During the past year, there were also divisions between China and the U.S. in many aspects.

Therefore, considering the fact that the so-called "(China-US) division" is substantially a perennial "constant" rather than an "independent variable" in this context, it is logically incorrect to regard it as the major cause of the absence of the leader's joint communique this year.

What is the real factor? The rising "unilateralism" under Trumpism in the U.S. might be (one of) the root causes.

In the past two years, since Trump came to power in the White House and dominated American economic and trade policy with its Pacific partners and the rest, there have been increasing numbers of trade disputes in this region.

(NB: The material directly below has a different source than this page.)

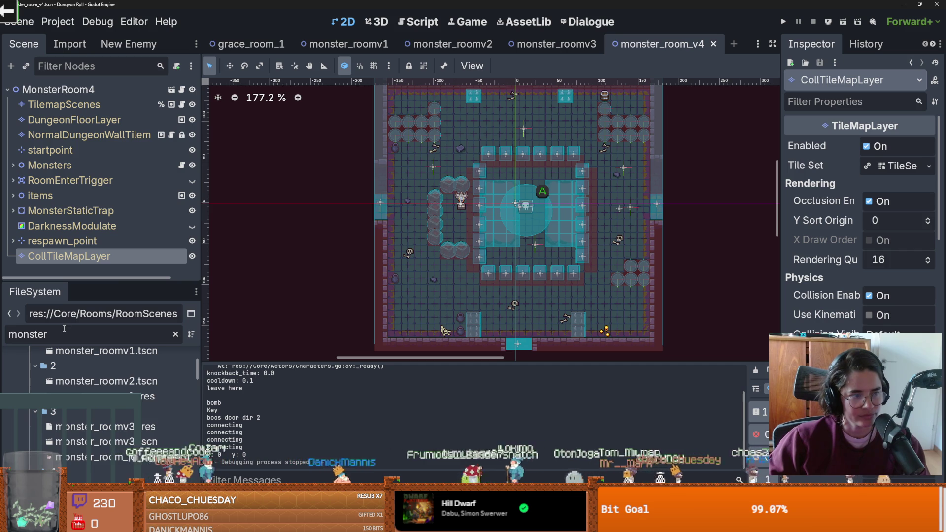
key(BackSpace)
key(BackSpace)
key(BackSpace)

Many of them occurred suddenly even between the U.S. and its closest allies such as ROK and Japan, and were all managed through an increasingly arbitrary and unilateral approach as the international community witnessed and criticized.

The current so-called "tit-for-tat trade war" between China and the U.S. is no more than a fresh version of the old and tedious story between Reagan, President Trump's idol, and his Japanese “allied-enemy” in the 1980s.

As Wang Yi, Chinese State Councilor and Foreign Minister pointed out, the imposition of protectionist and unilateral views was the main reason for the failure to release a joint declaration at the APEC Economic Leaders' Meeting.

This year's Leaders' Meeting that ended without all parties agreeing on a final declaration is substantially due to individual economies insisting on imposing verbiage onto other parties while rudely rejecting any reasonable revisions proposed by China and other parties.

In the past three decades, APEC members, including the U.S., have practiced the values and basic rule of "Decision by Consensus", which is in the common interest of all parties involved and hence of the greatest importance that can never be ignored or abandoned by any individual member.

This value, or in Chinese President Xi Jinping's words, the "spirit of a community" that was widely commended by all sides, offered the APEC meetings a great success and furthered its institutional progress and contribution to the regional economy and trade.

However, Trumpist unilateralism and protectionism have put sand in the wheels of APEC by wearing and tearing its original spirit of "Decision by Consensus".

In addition, there is another piece of bad news that during the meeting, the U.S. Vice President Mike Pence claimed that the U.S. would join Australia in developing a naval base in PNG, as "an apparent move to curb China's growing influence" to help "protect sovereignty and maritime rights in the Pacific islands".

However, as the local media of PNG and international commentators pointed out, the "Pacific Rim" does not need an arms race in any form, but the re-building of the spirit of "Decision by Consensus" in an era of deteriorating unilateralism and protectionism.